▶ **Work item**: Begin at the line containing "clarté et pertinence des" in the entries below and end at the line containing "я делала гистероскопия в марте, сейчас врачу"; transcribe that range exactly and nothing outside it.

▶ **Task inputs**:
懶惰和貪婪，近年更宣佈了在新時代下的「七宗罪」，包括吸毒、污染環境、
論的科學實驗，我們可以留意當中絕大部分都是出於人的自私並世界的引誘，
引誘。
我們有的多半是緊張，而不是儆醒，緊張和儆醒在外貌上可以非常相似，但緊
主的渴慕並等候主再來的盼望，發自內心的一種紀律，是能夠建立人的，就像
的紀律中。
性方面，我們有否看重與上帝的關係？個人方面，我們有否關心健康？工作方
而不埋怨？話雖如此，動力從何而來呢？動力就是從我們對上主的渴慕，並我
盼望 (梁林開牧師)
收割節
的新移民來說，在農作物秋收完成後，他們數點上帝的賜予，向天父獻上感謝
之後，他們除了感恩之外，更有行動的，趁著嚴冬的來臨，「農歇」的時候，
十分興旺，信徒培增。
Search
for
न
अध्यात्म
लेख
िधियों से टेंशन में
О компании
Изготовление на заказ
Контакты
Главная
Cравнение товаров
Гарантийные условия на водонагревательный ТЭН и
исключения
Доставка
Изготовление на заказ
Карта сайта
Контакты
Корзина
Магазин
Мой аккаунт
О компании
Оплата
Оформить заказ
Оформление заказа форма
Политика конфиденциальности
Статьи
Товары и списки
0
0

* * *

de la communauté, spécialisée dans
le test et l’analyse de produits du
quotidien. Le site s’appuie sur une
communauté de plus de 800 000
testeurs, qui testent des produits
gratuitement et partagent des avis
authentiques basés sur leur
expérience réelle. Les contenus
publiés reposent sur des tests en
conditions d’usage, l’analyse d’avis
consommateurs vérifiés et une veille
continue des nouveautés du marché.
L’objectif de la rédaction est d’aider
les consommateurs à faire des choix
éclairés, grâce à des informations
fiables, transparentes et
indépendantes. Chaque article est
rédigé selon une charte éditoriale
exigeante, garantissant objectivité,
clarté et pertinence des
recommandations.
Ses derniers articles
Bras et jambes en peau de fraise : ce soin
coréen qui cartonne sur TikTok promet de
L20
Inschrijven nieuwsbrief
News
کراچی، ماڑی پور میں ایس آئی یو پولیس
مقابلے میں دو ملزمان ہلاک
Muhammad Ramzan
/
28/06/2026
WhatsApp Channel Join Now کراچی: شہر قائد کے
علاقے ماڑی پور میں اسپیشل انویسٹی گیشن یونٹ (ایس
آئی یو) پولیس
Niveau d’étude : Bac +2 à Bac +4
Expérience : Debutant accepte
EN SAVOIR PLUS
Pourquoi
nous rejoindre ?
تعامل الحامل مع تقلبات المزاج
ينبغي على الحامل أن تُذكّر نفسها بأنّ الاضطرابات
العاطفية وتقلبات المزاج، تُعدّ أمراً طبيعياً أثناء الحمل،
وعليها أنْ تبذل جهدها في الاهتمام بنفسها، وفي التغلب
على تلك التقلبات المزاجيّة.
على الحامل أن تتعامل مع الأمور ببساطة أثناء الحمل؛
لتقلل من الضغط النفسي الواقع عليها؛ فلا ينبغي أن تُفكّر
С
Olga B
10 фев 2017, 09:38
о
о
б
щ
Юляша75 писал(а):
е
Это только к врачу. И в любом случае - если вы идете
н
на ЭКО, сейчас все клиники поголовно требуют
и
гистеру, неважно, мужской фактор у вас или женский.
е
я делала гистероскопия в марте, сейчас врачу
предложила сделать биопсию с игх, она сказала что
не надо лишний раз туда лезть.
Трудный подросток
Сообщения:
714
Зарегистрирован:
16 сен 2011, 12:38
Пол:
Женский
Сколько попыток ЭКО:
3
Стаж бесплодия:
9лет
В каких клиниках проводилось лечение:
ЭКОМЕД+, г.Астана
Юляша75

▶ **Answer**:
clarté et pertinence des
recommandations.
Ses derniers articles
Bras et jambes en peau de fraise : ce soin
coréen qui cartonne sur TikTok promet de
L20
Inschrijven nieuwsbrief
News
کراچی، ماڑی پور میں ایس آئی یو پولیس
مقابلے میں دو ملزمان ہلاک
Muhammad Ramzan
/
28/06/2026
WhatsApp Channel Join Now کراچی: شہر قائد کے
علاقے ماڑی پور میں اسپیشل انویسٹی گیشن یونٹ (ایس
آئی یو) پولیس
Niveau d’étude : Bac +2 à Bac +4
Expérience : Debutant accepte
EN SAVOIR PLUS
Pourquoi
nous rejoindre ?
تعامل الحامل مع تقلبات المزاج
ينبغي على الحامل أن تُذكّر نفسها بأنّ الاضطرابات
العاطفية وتقلبات المزاج، تُعدّ أمراً طبيعياً أثناء الحمل،
وعليها أنْ تبذل جهدها في الاهتمام بنفسها، وفي التغلب
على تلك التقلبات المزاجيّة.
على الحامل أن تتعامل مع الأمور ببساطة أثناء الحمل؛
لتقلل من الضغط النفسي الواقع عليها؛ فلا ينبغي أن تُفكّر
С
Olga B
10 фев 2017, 09:38
о
о
б
щ
Юляша75 писал(а):
е
Это только к врачу. И в любом случае - если вы идете
н
на ЭКО, сейчас все клиники поголовно требуют
и
гистеру, неважно, мужской фактор у вас или женский.
е
я делала гистероскопия в марте, сейчас врачу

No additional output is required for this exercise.